I wonder if there is room for some sort of track about “next-to-no resource” languages — languages where there just isn’t enough data to do much NLP at all, and the primary computational question boils down to questions about user interfaces for producing very early stage (and to some extent uncertain) corpora that are nonetheless as granularly annotated as possible?

Sorry for the late reply but this happens every year so it is worth it :slight_smile: Shared Tasks are great for discovering and testing new algorithms for NLP in low-resource settings. In that way, they are a better fit for computer science teams. I worked with a team one year and felt that I was able to add little as a linguist. One way to be involved is to recruit a team from, say, your computer science department, to see what they can do.

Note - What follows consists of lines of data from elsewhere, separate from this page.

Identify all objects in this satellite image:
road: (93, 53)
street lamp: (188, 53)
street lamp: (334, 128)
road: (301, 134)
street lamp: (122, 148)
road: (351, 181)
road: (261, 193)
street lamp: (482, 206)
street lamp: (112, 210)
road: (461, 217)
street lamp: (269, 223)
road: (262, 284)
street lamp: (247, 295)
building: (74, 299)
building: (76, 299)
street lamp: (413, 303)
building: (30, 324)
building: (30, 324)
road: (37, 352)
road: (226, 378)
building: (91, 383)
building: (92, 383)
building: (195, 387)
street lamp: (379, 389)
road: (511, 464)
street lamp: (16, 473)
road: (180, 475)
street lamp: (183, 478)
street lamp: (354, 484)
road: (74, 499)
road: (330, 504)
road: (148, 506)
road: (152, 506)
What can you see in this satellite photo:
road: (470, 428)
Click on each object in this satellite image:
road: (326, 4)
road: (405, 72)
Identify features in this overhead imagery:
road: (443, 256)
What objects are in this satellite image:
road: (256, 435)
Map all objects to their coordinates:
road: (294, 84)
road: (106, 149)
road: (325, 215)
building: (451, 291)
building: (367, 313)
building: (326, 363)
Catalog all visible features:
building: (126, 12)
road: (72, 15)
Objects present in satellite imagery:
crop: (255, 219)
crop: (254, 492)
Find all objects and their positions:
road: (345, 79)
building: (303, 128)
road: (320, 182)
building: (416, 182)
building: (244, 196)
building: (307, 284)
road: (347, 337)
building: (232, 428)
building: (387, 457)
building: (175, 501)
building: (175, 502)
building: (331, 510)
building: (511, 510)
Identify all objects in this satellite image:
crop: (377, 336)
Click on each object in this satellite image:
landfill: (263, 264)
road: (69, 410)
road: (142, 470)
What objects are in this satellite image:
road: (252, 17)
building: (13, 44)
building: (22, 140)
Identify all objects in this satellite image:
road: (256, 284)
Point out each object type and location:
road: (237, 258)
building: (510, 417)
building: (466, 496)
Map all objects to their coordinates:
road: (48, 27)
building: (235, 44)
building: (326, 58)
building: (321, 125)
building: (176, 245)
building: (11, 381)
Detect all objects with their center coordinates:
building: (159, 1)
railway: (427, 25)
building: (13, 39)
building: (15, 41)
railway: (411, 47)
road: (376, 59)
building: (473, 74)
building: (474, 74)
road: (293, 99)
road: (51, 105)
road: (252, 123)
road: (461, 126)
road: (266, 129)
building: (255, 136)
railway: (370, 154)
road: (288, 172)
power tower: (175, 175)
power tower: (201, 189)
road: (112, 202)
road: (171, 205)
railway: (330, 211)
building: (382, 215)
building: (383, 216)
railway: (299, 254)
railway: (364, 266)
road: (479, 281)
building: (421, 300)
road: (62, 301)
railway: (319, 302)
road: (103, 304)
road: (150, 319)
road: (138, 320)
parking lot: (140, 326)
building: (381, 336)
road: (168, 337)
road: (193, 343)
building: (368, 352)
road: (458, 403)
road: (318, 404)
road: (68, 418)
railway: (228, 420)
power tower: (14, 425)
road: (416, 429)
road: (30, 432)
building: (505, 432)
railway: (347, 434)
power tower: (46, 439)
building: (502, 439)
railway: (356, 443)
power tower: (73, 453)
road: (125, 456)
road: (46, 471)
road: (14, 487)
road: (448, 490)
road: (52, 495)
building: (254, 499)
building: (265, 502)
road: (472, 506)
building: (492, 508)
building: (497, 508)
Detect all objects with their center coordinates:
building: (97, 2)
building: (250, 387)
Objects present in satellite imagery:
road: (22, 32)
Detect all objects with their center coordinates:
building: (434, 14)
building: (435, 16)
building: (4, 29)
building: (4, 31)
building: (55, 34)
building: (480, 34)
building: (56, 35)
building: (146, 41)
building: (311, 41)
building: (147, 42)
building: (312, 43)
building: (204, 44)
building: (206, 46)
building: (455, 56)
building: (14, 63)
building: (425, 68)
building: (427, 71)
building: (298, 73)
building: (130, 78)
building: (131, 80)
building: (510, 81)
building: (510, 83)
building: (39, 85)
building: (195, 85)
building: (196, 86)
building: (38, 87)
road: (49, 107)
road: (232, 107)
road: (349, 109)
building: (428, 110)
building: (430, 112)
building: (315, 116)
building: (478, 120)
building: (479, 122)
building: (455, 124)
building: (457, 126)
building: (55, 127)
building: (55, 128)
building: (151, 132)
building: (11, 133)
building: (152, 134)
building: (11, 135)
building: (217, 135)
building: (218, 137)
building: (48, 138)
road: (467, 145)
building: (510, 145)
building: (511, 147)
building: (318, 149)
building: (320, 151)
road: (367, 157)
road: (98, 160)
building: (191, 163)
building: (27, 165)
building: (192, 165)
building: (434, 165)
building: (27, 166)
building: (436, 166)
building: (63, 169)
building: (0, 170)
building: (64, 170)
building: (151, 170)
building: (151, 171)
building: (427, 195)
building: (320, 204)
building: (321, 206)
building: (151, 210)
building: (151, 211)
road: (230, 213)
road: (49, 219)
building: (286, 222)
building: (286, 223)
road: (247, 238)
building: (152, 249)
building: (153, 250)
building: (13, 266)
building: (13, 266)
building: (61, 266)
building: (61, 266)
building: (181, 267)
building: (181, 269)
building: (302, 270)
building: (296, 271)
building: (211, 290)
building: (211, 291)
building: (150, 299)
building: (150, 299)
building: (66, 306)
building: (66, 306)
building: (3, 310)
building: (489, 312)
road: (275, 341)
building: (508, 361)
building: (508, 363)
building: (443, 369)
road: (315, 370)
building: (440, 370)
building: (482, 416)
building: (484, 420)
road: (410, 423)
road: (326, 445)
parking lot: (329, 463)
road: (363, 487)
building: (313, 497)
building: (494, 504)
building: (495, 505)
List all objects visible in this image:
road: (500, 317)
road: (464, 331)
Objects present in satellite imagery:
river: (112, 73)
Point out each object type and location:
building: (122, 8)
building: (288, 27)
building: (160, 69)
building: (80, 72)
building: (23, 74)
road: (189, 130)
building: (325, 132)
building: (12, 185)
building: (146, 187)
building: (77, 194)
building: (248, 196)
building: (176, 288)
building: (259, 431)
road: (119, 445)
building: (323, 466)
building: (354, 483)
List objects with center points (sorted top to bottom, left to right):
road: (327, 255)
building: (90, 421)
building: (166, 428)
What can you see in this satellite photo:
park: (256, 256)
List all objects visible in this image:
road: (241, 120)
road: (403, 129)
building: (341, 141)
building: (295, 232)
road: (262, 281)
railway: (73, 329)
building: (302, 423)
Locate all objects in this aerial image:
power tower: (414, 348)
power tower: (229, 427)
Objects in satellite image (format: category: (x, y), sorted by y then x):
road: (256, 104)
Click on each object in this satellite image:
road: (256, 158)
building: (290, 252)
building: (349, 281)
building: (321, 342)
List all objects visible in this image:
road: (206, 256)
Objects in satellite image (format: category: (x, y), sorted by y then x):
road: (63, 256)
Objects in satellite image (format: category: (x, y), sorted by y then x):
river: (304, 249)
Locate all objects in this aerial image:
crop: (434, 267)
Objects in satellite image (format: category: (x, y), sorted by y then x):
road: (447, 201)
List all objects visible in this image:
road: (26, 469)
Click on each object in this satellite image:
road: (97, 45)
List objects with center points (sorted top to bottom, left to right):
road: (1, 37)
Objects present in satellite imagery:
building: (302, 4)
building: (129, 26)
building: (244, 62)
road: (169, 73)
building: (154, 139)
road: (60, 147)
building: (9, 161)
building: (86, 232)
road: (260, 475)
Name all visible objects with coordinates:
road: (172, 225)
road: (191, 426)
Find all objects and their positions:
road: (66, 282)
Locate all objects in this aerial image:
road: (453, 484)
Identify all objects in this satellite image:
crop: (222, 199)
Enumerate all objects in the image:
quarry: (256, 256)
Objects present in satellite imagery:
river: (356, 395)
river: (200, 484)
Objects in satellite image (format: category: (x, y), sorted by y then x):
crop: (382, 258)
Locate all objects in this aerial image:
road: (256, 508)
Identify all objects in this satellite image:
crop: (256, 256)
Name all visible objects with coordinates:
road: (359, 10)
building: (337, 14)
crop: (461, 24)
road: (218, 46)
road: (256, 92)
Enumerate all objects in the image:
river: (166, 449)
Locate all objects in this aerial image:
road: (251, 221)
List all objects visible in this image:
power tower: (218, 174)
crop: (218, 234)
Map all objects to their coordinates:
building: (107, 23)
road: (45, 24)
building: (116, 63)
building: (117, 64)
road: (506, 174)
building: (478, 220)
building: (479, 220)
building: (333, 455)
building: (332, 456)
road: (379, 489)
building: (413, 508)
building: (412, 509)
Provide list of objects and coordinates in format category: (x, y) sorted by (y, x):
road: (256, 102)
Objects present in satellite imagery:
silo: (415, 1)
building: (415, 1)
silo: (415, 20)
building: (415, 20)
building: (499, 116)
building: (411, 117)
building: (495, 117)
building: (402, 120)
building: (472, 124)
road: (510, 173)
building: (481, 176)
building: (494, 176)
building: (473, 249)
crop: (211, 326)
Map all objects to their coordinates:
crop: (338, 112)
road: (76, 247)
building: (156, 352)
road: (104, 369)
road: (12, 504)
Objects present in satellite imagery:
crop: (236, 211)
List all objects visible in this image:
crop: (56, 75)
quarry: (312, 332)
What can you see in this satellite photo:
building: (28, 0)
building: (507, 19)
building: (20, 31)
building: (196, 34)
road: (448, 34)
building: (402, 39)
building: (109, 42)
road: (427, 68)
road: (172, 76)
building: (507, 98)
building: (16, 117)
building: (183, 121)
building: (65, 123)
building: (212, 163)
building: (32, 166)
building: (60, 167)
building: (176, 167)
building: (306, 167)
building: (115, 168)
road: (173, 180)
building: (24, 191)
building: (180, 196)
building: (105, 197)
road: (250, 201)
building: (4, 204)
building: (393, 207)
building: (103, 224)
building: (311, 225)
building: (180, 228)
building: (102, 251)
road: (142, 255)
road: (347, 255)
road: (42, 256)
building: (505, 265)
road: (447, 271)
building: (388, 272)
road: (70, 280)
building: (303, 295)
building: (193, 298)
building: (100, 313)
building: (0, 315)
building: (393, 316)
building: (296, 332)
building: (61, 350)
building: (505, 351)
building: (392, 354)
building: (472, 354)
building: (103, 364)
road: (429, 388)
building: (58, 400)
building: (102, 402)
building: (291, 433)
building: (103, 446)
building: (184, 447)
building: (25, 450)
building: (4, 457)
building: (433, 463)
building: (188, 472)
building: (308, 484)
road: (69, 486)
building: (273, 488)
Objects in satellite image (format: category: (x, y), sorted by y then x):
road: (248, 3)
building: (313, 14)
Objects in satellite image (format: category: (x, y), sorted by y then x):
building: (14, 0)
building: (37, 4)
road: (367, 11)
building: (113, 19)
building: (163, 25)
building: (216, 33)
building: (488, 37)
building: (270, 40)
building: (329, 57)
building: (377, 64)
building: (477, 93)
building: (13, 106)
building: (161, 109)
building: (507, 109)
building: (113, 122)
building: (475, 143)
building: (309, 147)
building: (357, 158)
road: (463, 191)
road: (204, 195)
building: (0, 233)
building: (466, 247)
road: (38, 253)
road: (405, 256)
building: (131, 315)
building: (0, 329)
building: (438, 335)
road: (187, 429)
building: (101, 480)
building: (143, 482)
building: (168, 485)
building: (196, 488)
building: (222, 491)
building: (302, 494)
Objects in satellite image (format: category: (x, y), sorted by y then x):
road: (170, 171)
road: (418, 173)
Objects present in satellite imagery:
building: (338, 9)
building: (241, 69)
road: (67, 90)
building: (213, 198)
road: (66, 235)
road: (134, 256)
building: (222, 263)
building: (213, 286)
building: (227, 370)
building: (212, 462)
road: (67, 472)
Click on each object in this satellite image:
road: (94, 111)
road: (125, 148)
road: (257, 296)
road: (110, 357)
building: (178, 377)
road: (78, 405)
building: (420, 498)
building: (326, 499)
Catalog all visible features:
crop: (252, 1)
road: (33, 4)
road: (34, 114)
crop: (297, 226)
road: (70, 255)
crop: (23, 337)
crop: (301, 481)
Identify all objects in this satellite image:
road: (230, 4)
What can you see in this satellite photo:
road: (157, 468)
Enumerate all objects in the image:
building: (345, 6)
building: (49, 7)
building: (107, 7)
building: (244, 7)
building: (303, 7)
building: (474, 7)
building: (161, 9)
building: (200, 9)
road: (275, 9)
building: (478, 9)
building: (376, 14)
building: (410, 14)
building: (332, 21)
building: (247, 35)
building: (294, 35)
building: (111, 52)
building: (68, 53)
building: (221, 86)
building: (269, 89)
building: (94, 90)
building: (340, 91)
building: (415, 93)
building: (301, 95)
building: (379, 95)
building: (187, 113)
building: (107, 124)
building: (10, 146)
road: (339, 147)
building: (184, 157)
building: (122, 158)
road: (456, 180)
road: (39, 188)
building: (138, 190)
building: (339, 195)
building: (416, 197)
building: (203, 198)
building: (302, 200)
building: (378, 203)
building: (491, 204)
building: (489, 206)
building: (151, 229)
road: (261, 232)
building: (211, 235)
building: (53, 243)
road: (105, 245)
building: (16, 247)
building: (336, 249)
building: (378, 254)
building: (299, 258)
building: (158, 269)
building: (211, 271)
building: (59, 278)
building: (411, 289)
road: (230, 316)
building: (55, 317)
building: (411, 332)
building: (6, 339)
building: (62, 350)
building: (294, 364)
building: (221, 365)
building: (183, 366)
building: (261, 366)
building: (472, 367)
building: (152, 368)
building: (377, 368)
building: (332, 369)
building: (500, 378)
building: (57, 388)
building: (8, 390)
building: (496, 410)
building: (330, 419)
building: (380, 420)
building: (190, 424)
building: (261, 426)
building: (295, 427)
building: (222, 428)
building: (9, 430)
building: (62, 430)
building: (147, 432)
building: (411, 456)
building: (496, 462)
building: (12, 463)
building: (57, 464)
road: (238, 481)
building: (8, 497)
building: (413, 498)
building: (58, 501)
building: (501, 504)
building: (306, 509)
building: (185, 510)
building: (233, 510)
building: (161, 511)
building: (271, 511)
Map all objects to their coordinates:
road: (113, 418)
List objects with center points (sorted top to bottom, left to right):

This year I was pretty much provided the endangered language data. So that is another way OWLs (ordinary working linguists) can be involved.

What I loved this year is that we have a track specifically for field data (most times it is highly curated data). Miikka Silfverberg headed that up. The papers should be posted at by the end of this month and hopefully we gain some good insights about working with documentary data.

From these competitions we learn that so much is possible with low-resource and even next-to-no-resource languages. But unfortunately, without software interfaces, the algorithms remain mostly inaccessible to OWLs.